Work to be completed ▸
Continue the press release below about Senator Chris Murphy's Senate floor remarks on Republicans blocking reproductive-rights bills, writing what comes next after its final sentence.

WASHINGTON—U.S. Senator Chris Murphy (D-Conn.) on Thursday took to the U.S. Senate floor to call out Senate Republicans’ continued efforts to block legislation that would protect women’s reproductive freedoms in the wake of Dobbs.

Murphy highlighted Republicans’ success in blocking the Freedom to Travel for Health Care Act and the Right to Contraception Act: “A few weeks ago, on this floor, Republicans refused to allow a debate on a bill that simply says government can't tell women which states they can travel to in order to receive health care. And yesterday, Republicans blocked proceeding to a bill that simply says that men shouldn't be able to stop women from buying birth control.

Murphy continued: “So, put that all together: You see the pattern emerging here? See what's going on? This is a pretty coordinated industrial-scale effort to bring women under control of the state, to take away decades of rights' accumulation from women, and put them back where they were in the 1940s to the 1930s. This is a massive coordinated effort by Republicans to put more women under government control.”

On the efforts to restrict access to contraception at the state level, Murphy said: “Other Republicans will say that these are imagined crises, that states really aren't going to ban birth control. But just pay attention to what's happening in state legislatures, right now. All over the country, states are trying to restrict women from accessing contraception because — many Republicans will tell you — that protecting life, in their view, involves banning the use of birth control.

“[T]his isn't a fake crisis. This is real. And I'm not making up this new wholesale Republican effort to try to drag women back 100 years and to sideline them in a way that we thought was history. That's all real too. And we will give Republicans the chance, over and over again, to prove that wrong,” Murphy concluded.

A full transcript of his remarks can be found below:

MURPHY: “Mr. President, I came down to the floor to talk about something that happened yesterday, as well: that was an effort by Democrats to get a bill on the floor that would protect women's access to contraception. And Republicans, predictably, blocked that bill from receiving consideration. And I want to talk about the broader picture of what's going on here today.

Information supplied ▸
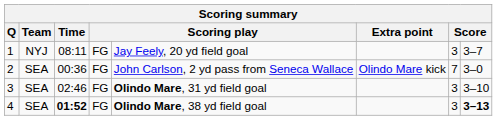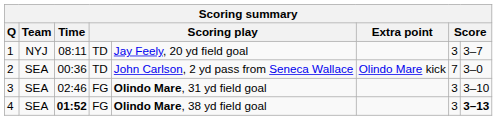1 | column 4: FG -> TD
2 | column 4: FG -> TD
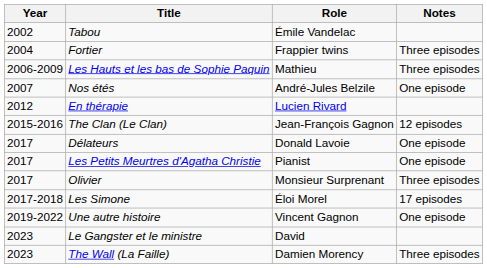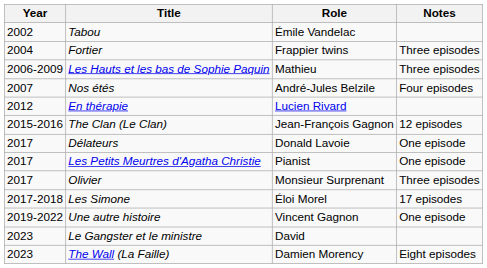Nos étés | Notes: One episode -> Four episodes
The Wall (La Faille) | Notes: Three episodes -> Eight episodes
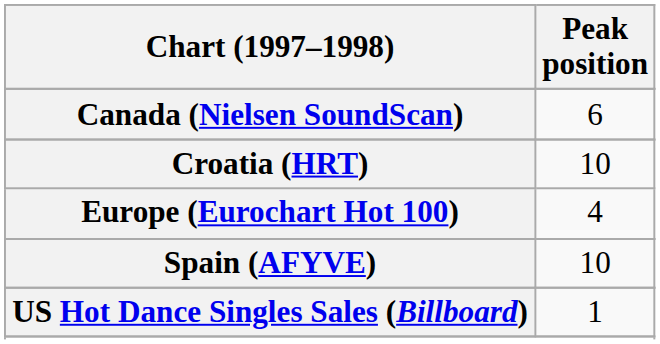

Result below ▸
“J.D. Vance is a candidate for the United States Senate. He's a Republican star; he's maybe the party's highest profile candidate running for the Senate. And here's what he said about men who beat up their wives. He said, ‘One of the great tricks that I think the sexual revolution pulled on the American populace’ was convincing people in unhappy or violent marriages that getting divorced would make them happier. Women should stop complaining, he suggests, about getting the crap beat out of them. Stop trying to leave abusive husbands and just stick it out.

“Senator Hawley, a few months ago, gave a whole speech explaining how men have certain virtues critical to the maintenance of the American Republic — like aggression and competitiveness and independence — that women don't have in equal measure. He made a pretty unapologetic case for the superiority of men over women. Marjorie Taylor Greene — who is the biggest draw in the Republican Party right now; nobody gets a bigger crowd than she does — she says women should just accept that they are ‘the weaker sex.’

“A few weeks ago, on this floor, Republicans refused to allow a debate on a bill that simply says government can't tell women which states they can travel to in order to receive health care. And yesterday, Republicans blocked proceeding to a bill that simply says that men shouldn't be able to stop women from buying birth control.

“So, put that all together: You see the pattern emerging here? See what's going on? This is a pretty coordinated industrial-scale effort to bring women under control of the state, to take away decades of rights' accumulation from women, and put them back where they were in the 1940s to the 1930s. This is a massive coordinated effort by Republicans to put more women under government control. No more abortion services, no more divorces from your abusive spouses, no more, driving your car wherever you want. No more birth control. Women are on their way back to becoming second-class citizens. That's what the cumulative agenda looks like here. And I don't think I'm paranoid. I don't think I'm over reading the tea leaves. I'm just picking up the pieces that Republicans keep putting down day after day after day.

“I know Republicans will dispute this characterization. But if they do, we're going to continually give them the chance to prove us wrong. Vote for a bill that says states can't ban birth control. Vote for legislation that says states can't tell women where they can drive. What we're asking for is — not an expansion of women's rights — just the protection to make sure that we don't take these big leaps backwards.

Other Republicans will say that these are imagined crises, that states really aren't going to ban birth control. But just pay attention to what's happening in state legislatures, right now. All over the country, states are trying to restrict women from accessing contraception because — many Republicans will tell you — that protecting life, in their view, involves banning the use of birth control. In Texas. The state already bans its family planning centers from distributing birth control. In Missouri, conservatives are trying to block health providers, who receive federal funds, from prescribing contraception. And the Supreme Court in the Dobbs decision basically previewed that it is likely to strike down the right to birth control sometime soon.

“So, this isn't a fake crisis. This is real. And I'm not making up this new wholesale Republican effort to try to drag women back 100 years and to sideline them in a way that we thought was history. That's all real too. And we will give Republicans the chance, over and over again, to prove that wrong.

“I yield the floor.”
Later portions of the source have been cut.